BEGIN EXERCISE PASSAGE

Culture, WTF Is Cloud Native

The Rockefeller Habits Applied: Managing Remote Teams in Scaling Organisations

In March of 2020, which now seems like a lifetime ago, I gave a talk at QCon London called “Remote Working Approaches that Worked (And Some that Didn’t)”. By then I’d be working 100% remotely for ten years, first as a CTO for a start-up which was subsequently acquired, and then as editor-in-chief for C4Media’s InfoQ. My feeling was that remote working could be generally positive for both employee and employer, and I wanted to see more of it.

I got my wish.

But whilst the world has undeniably shifted to remote working, it was done in a rush and without much planning. Initially, this worked out fairly well, driven by a willingness to try to make the best of a bad situation. However, we have over a century of experience working in offices to draw on, whereas remote working only started in the 1980s, and we’re still figuring out how to do it effectively. Moreover, like all aspects of organisational culture, remote culture requires thought, and I worry that as the willingness to make the best of it fades, companies that have switched permanently to being remote may come unstuck.

That would be a huge shame. Remote working is better for diversity, (including neurodiversity), and opens up a range of opportunities for organisations that simply aren’t available any other way. It allows you to hire teams with specific specialisations based on geography, makes it easier to scale hiring processes, and opens up options for people who might be able to work eight hours a day but maybe can’t do so in one continuous chunk.

END EXERCISE PASSAGE

EXERCISES TO COMPLETE
a) List every advantage of remote working named in the final paragraph of the essay on remote teams.
b) Pick up the essay on remote teams after its last sentence and carry it forward in the same voice.
The data that follows plays no part in this exercise.

BEGIN INFORMATION PROVIDED

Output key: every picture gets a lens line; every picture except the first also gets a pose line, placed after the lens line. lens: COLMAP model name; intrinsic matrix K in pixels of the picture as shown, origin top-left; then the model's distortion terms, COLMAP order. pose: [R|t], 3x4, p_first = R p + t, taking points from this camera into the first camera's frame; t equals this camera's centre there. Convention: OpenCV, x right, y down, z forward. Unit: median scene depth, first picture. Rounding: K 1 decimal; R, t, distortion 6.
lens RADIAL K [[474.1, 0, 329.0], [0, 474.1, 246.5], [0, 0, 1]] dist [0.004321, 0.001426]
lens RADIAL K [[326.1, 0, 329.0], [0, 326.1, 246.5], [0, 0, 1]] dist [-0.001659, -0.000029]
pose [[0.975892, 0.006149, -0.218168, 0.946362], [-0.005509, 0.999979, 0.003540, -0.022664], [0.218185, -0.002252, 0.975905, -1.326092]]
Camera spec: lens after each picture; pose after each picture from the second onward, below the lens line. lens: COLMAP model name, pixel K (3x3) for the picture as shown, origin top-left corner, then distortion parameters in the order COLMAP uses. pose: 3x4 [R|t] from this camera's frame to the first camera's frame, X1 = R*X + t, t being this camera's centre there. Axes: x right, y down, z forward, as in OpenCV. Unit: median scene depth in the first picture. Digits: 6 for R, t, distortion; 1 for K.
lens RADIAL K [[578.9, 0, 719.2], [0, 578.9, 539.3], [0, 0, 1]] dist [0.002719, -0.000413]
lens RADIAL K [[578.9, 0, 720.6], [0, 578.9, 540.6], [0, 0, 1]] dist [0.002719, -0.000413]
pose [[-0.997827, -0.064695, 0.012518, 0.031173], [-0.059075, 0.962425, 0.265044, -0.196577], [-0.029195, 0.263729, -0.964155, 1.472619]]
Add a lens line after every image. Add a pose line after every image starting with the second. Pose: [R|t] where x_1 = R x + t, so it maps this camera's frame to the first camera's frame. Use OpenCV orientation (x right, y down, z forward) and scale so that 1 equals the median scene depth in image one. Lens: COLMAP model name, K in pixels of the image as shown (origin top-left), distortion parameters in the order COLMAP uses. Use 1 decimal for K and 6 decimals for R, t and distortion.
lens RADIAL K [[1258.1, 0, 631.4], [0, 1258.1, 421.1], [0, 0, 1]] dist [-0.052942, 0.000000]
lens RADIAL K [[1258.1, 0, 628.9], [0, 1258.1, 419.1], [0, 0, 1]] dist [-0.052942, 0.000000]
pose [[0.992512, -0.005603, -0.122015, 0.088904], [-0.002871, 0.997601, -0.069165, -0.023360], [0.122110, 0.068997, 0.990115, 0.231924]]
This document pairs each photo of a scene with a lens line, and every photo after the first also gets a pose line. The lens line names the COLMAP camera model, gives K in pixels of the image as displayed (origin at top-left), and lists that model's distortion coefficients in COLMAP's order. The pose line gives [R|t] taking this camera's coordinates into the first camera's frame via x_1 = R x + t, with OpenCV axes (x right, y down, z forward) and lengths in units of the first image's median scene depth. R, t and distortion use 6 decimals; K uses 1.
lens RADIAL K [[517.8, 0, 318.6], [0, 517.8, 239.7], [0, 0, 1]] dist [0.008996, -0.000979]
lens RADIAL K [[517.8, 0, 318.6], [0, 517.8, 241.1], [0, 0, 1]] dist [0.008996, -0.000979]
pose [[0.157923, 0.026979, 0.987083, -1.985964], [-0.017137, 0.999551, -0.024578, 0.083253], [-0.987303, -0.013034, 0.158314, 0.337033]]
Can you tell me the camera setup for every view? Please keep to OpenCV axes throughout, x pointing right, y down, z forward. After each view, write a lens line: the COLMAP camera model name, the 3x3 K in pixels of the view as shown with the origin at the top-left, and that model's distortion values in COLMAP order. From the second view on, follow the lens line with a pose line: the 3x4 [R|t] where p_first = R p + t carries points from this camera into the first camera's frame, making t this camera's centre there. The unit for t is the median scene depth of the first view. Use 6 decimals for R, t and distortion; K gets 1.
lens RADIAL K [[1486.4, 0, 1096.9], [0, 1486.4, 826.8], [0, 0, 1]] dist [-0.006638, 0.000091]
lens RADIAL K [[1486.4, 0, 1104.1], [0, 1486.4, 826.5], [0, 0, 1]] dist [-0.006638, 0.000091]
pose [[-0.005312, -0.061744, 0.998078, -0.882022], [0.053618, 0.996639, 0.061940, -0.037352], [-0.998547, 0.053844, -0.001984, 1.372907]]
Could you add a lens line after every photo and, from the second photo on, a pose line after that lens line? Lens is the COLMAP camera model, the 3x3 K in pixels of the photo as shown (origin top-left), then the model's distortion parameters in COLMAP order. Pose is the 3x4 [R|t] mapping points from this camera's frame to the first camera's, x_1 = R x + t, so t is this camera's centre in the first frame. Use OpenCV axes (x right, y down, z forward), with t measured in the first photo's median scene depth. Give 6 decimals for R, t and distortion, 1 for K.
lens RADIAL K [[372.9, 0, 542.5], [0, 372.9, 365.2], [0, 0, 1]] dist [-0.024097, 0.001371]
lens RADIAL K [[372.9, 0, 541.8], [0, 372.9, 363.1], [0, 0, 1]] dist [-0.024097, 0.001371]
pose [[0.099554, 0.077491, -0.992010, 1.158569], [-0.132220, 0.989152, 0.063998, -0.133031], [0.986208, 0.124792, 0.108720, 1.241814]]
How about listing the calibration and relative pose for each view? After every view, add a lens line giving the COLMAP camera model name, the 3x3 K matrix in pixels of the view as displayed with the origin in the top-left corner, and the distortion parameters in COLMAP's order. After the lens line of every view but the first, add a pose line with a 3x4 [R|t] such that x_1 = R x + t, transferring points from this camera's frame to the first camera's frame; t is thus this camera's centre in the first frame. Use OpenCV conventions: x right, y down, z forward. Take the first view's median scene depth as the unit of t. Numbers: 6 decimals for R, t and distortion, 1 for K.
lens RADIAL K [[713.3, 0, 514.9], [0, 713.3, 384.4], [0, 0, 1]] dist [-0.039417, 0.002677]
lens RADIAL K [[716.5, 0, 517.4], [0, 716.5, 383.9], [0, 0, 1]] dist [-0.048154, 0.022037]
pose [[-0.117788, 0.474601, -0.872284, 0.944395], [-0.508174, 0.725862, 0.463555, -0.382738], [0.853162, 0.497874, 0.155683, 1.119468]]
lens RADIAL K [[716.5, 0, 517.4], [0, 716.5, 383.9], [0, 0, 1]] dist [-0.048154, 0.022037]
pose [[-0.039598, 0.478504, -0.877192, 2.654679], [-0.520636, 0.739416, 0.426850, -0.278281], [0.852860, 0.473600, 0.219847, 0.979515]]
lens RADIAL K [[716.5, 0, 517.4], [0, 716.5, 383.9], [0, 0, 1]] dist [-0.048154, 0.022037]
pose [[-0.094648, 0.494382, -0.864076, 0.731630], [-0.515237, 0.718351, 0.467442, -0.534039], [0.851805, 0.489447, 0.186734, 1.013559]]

END INFORMATION PROVIDED

RESPONSES BY TASK
a)
- It is better for diversity, including neurodiversity.
- It opens up a range of opportunities for organisations that are not available any other way.
- It allows organisations to hire teams with specific specialisations based on geography.
- It makes it easier to scale hiring processes.
- It opens up options for people who can work eight hours a day but cannot do so in one continuous chunk.

b)
It isn’t without its challenges though.

Previously on WTF, we have tackled some key questions through pieces including “A Psychologist’s Guide to Reconstructing Work for a Virtual Future World”, “How to Make Hybrid Meetings Not Suck” and “Hybrid Remote Work - Think Bridges, Not Destination”. In this piece I want to explore a different problem: working remotely introduces an additional layer of complexity around keeping a company focused.

Setting priorities

If you’ve ever worked at a small but growing start-up you’ve likely come across an inflection point when you can no longer interact with everyone and employees don’t know who everyone is. Exactly where that point is naturally varies from company to company, but in my experience, it is typically at around 100 people. As an executive or senior leader, this can also create feelings of uncertainty about your own role. Container Solutions is at this inflection point and is feeling some pain and working through it. Jamie Dobson, co-founder and CEO at Container Solutions says

“It’s difficult for me to be in all places at once. I used to be able to do that better. So it feels like something’s changing.I am momentarily unsure of my role. I, like the organisation, am going through a transition myself. It's a step into the unknown. Scary and exciting."

When this happens you start needing to add more processes and policies, which can itself be fraught. But you also have a second problem which is “How do you keep everyone aligned and working towards the same company goals?” And the answer, which sounds impossibly glib, is you need to be very clear about what the goals are.

When I worked at C4Media we tackled this by adapting the approach from Verne Harnish’s book “Mastering the Rockefeller Habits”. You can find a good, quick summary of the book here.

Alongside the ten habits, Harnish suggests a basic structure, which I thought of as being a hierarchy.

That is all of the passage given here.